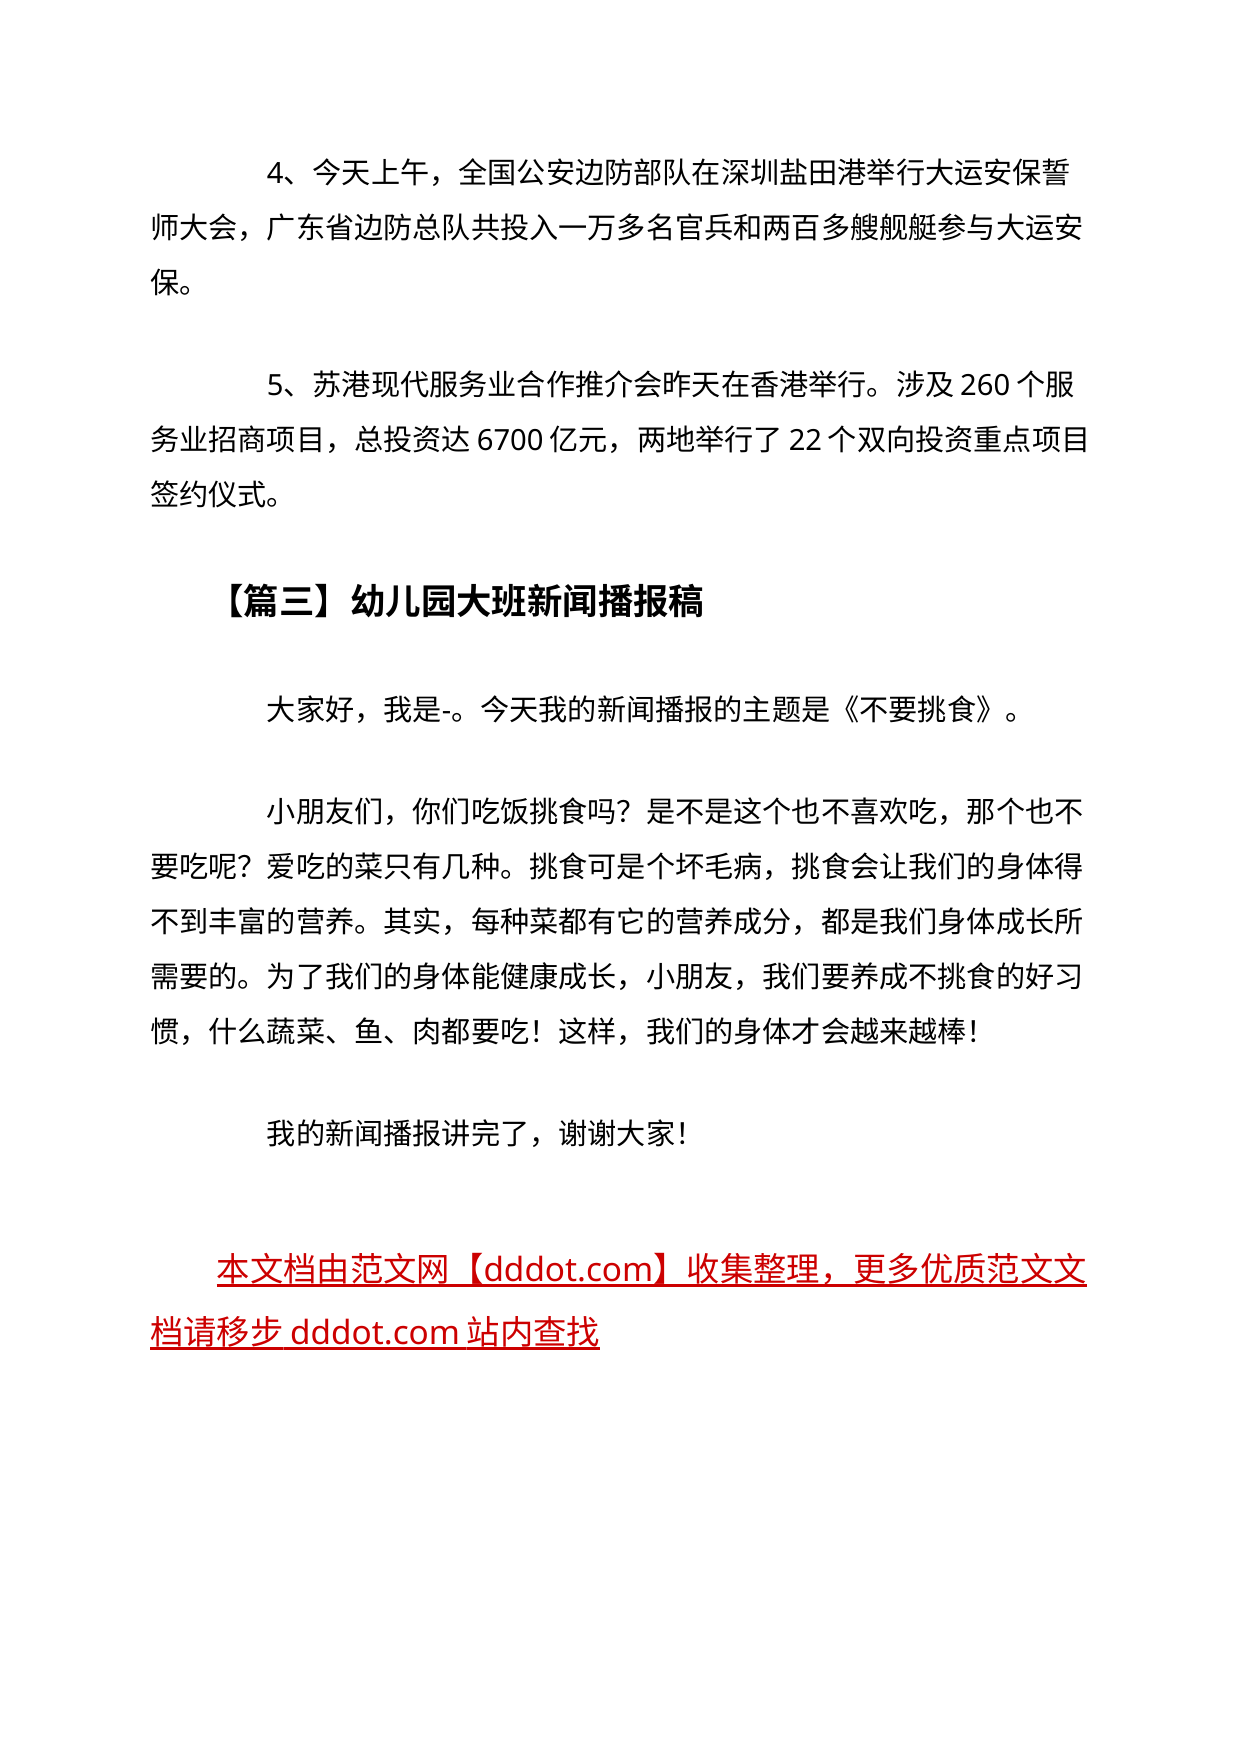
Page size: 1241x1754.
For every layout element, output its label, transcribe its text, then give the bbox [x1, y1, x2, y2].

text 本文档由范文网【dddot.com】收集整理，更多优质范文文档请移步dddot.com站内查找 [150, 1243, 1090, 1354]
text 【篇三】幼儿园大班新闻播报稿 [150, 573, 1090, 625]
text 4、今天上午，全国公安边防部队在深圳盐田港举行大运安保誓师大会，广东省边防总队共投入一万多名官兵和两百多艘舰艇参与大运安保。 [150, 150, 1090, 302]
text 我的新闻播报讲完了，谢谢大家！ [150, 1110, 1090, 1152]
text 小朋友们，你们吃饭挑食吗？是不是这个也不喜欢吃，那个也不要吃呢？爱吃的菜只有几种。挑食可是个坏毛病，挑食会让我们的身体得不到丰富的营养。其实，每种菜都有它的营养成分，都是我们身体成长所需要的。为了我们的身体能健康成长，小朋友，我们要养成不挑食的好习惯，什么蔬菜、鱼、肉都要吃！这样，我们的身体才会越来越棒！ [150, 789, 1090, 1051]
text 大家好，我是-。今天我的新闻播报的主题是《不要挑食》。 [150, 687, 1090, 729]
text 5、苏港现代服务业合作推介会昨天在香港举行。涉及260个服务业招商项目，总投资达6700亿元，两地举行了22个双向投资重点项目签约仪式。 [150, 362, 1090, 514]
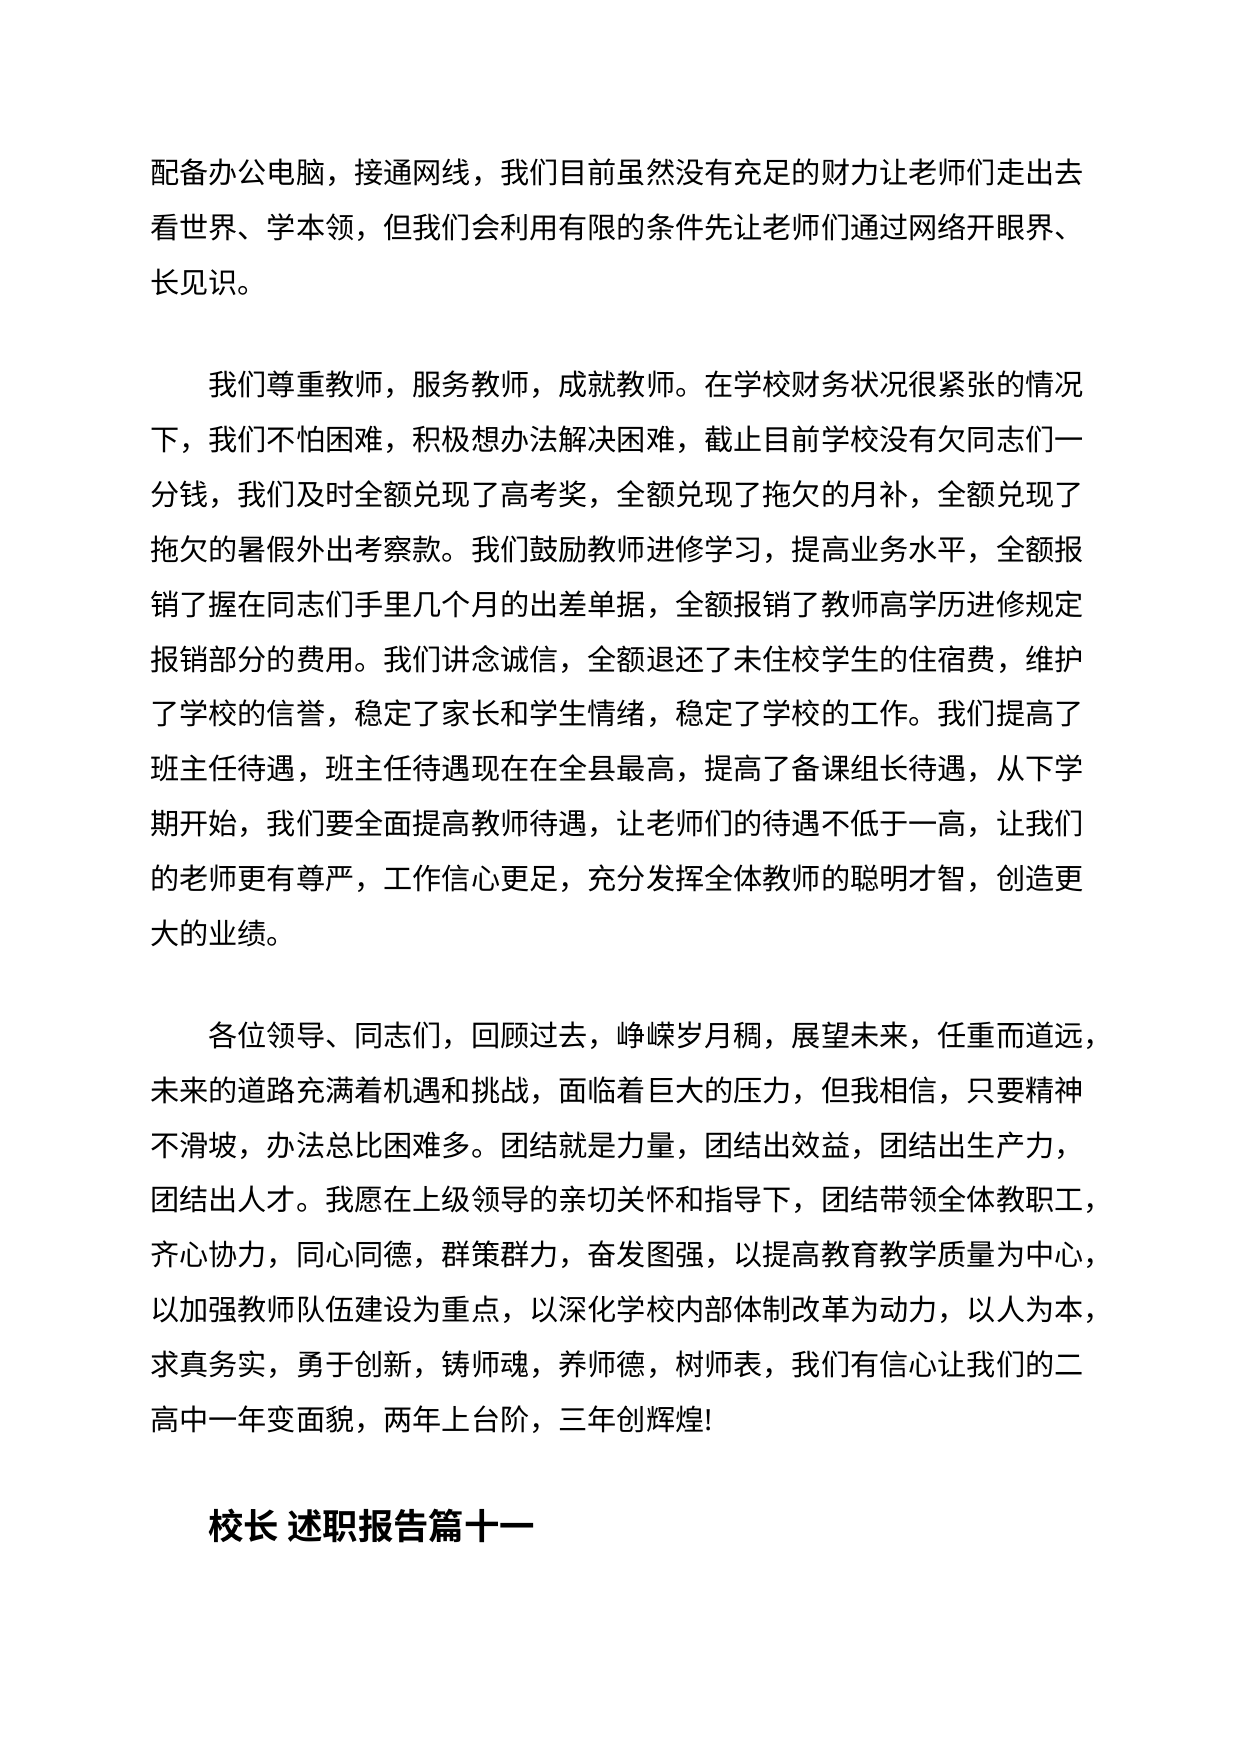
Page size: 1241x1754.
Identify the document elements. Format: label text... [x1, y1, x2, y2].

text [150, 150, 1090, 302]
text 各位领导、同志们，回顾过去，峥嵘岁月稠，展望未来，任重而道远，未来的道路充满着机遇和挑战，面临着巨大的压力，但我相信，只要精神不滑坡，办法总比困难多。团结就是力量，团结出效益，团结出生产力，团结出人才。我愿在上级领导的亲切关怀和指导下，团结带领全体教职工，齐心协力，同心同德，群策群力，奋发图强，以提高教育教学质量为中心，以加强教师队伍建设为重点，以深化学校内部体制改革为动力，以人为本，求真务实，勇于创新，铸师魂，养师德，树师表，我们有信心让我们的二高中一年变面貌，两年上台阶，三年创辉煌! [150, 1012, 1090, 1439]
text 校长 述职报告篇十一 [150, 1498, 1090, 1550]
text 我们尊重教师，服务教师，成就教师。在学校财务状况很紧张的情况下，我们不怕困难，积极想办法解决困难，截止目前学校没有欠同志们一分钱，我们及时全额兑现了高考奖，全额兑现了拖欠的月补，全额兑现了拖欠的暑假外出考察款。我们鼓励教师进修学习，提高业务水平，全额报销了握在同志们手里几个月的出差单据，全额报销了教师高学历进修规定报销部分的费用。我们讲念诚信，全额退还了未住校学生的住宿费，维护了学校的信誉，稳定了家长和学生情绪，稳定了学校的工作。我们提高了班主任待遇，班主任待遇现在在全县最高，提高了备课组长待遇，从下学期开始，我们要全面提高教师待遇，让老师们的待遇不低于一高，让我们的老师更有尊严，工作信心更足，充分发挥全体教师的聪明才智，创造更大的业绩。 [150, 362, 1090, 953]
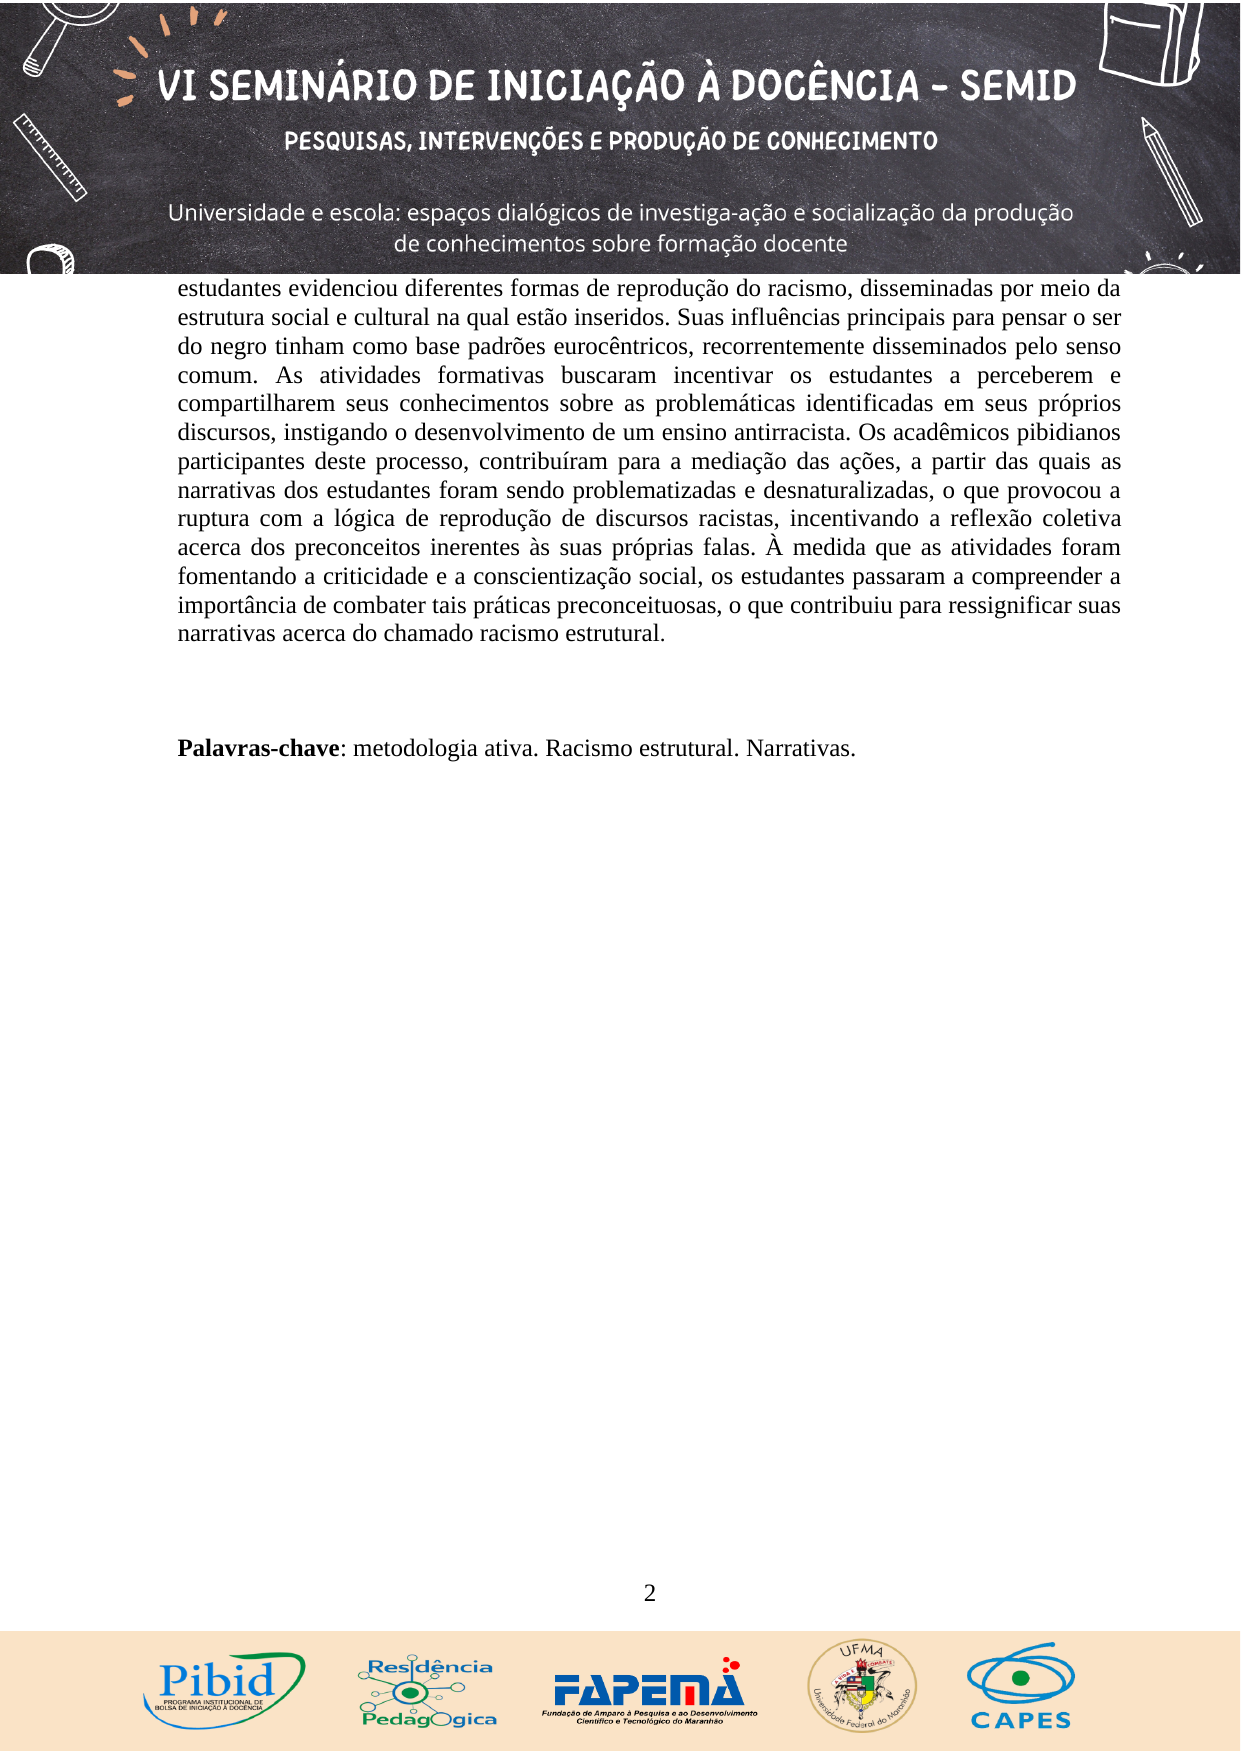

______________________________

TASK TO CARRY OUT => The answer must be the lines from the first one in the records through the line containing "Identify the document", copied exactly, with no pictures.

EXERCISE SOLUTION =>
Page size: 1241x1754.
For every layout element, output its label, transcribe its text, then give the bbox [x1, y1, x2, y2].

text 本文档由范文网【dddot.com】收集整理，更多优质范文文档请移步dddot.com站内查找 [150, 1243, 1090, 1354]
text 【篇三】幼儿园大班新闻播报稿 [150, 573, 1090, 625]
text 4、今天上午，全国公安边防部队在深圳盐田港举行大运安保誓师大会，广东省边防总队共投入一万多名官兵和两百多艘舰艇参与大运安保。 [150, 150, 1090, 302]
text 我的新闻播报讲完了，谢谢大家！ [150, 1110, 1090, 1152]
text 小朋友们，你们吃饭挑食吗？是不是这个也不喜欢吃，那个也不要吃呢？爱吃的菜只有几种。挑食可是个坏毛病，挑食会让我们的身体得不到丰富的营养。其实，每种菜都有它的营养成分，都是我们身体成长所需要的。为了我们的身体能健康成长，小朋友，我们要养成不挑食的好习惯，什么蔬菜、鱼、肉都要吃！这样，我们的身体才会越来越棒！ [150, 789, 1090, 1051]
text 大家好，我是-。今天我的新闻播报的主题是《不要挑食》。 [150, 687, 1090, 729]
text 5、苏港现代服务业合作推介会昨天在香港举行。涉及260个服务业招商项目，总投资达6700亿元，两地举行了22个双向投资重点项目签约仪式。 [150, 362, 1090, 514]
Page size: 1241x1754.
Identify the document elements. Format: label text... [x1, y1, x2, y2].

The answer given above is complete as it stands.